Hazing not only causes hatred among groups of people, but job losses as well. Cornell’s men’s lacrosse coach, Ben DeLuca, was dismissed several months after his team’s fall season was canceled. Mind you, Coach DeLuca was not only an alumnus of Cornell, but had coached the Big Red’s lacrosse team for more than ten years. In his career, he led the lacrosse team to the 2011 NCAA Quarterfinals and the NCAA Semifinals in 2013, according to a brief ABC News article. His coaching career was over.
This hazing incident was well publicized. After reviewing articles about this hazing act, I visited Cornell’s prevention website, which had gone into detail of what actually happened. According to the website, in September 2013, the Department of Athletics and Physical Education was given information about what was taking place within the men’s lacrosse community at Cornell.
Freshmen were being hazed by the upperclassman. This is common among various collegiate sports. The young men were forced to do the upperclassmen’s chores and any other task they were told to do. I’m almost sure the upperclassman thought nothing of this, because they were most likely put through the same thing when they were freshman and new to the team. This is considered an over-conformity action. In other words, no one questions these actions because they’re accepted by those around them.

#### Exercise requirements:
- A) Answer these questions using the hazing text, each on its own line:
(i) For how many years had Ben DeLuca coached the Big Red's lacrosse team?
(ii) In what month and year was the Department of Athletics and Physical Education given information about the men's lacrosse community?
(iii) What term does the text use for actions that no one questions because those around them accept them?
- B) From the hazing text, extract the passage that begins at the words "This hazing incident" and stops after "those around them.".

#### Data:
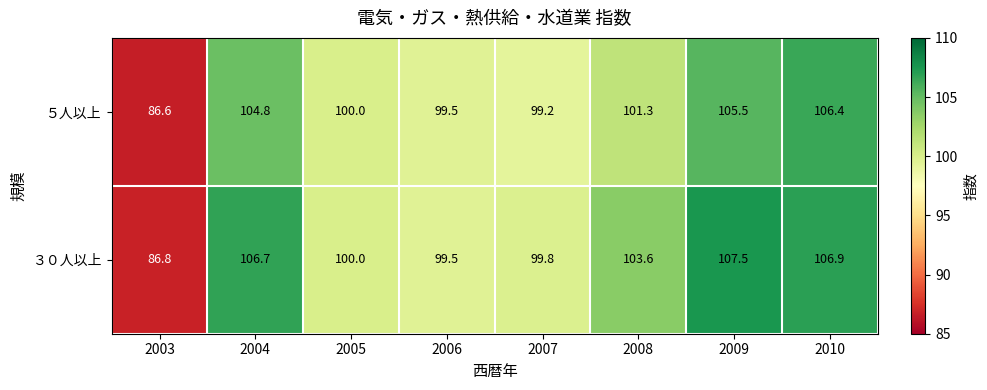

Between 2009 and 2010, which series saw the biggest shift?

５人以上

---

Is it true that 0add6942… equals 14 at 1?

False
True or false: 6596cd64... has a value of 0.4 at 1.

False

#### Numbered answers:
- A)
(i) More than ten years.
(ii) September 2013.
(iii) An over-conformity action.

- B)
This hazing incident was well publicized. After reviewing articles about this hazing act, I visited Cornell’s prevention website, which had gone into detail of what actually happened. According to the website, in September 2013, the Department of Athletics and Physical Education was given information about what was taking place within the men’s lacrosse community at Cornell.
Freshmen were being hazed by the upperclassman. This is common among various collegiate sports. The young men were forced to do the upperclassmen’s chores and any other task they were told to do. I’m almost sure the upperclassman thought nothing of this, because they were most likely put through the same thing when they were freshman and new to the team. This is considered an over-conformity action. In other words, no one questions these actions because they’re accepted by those around them.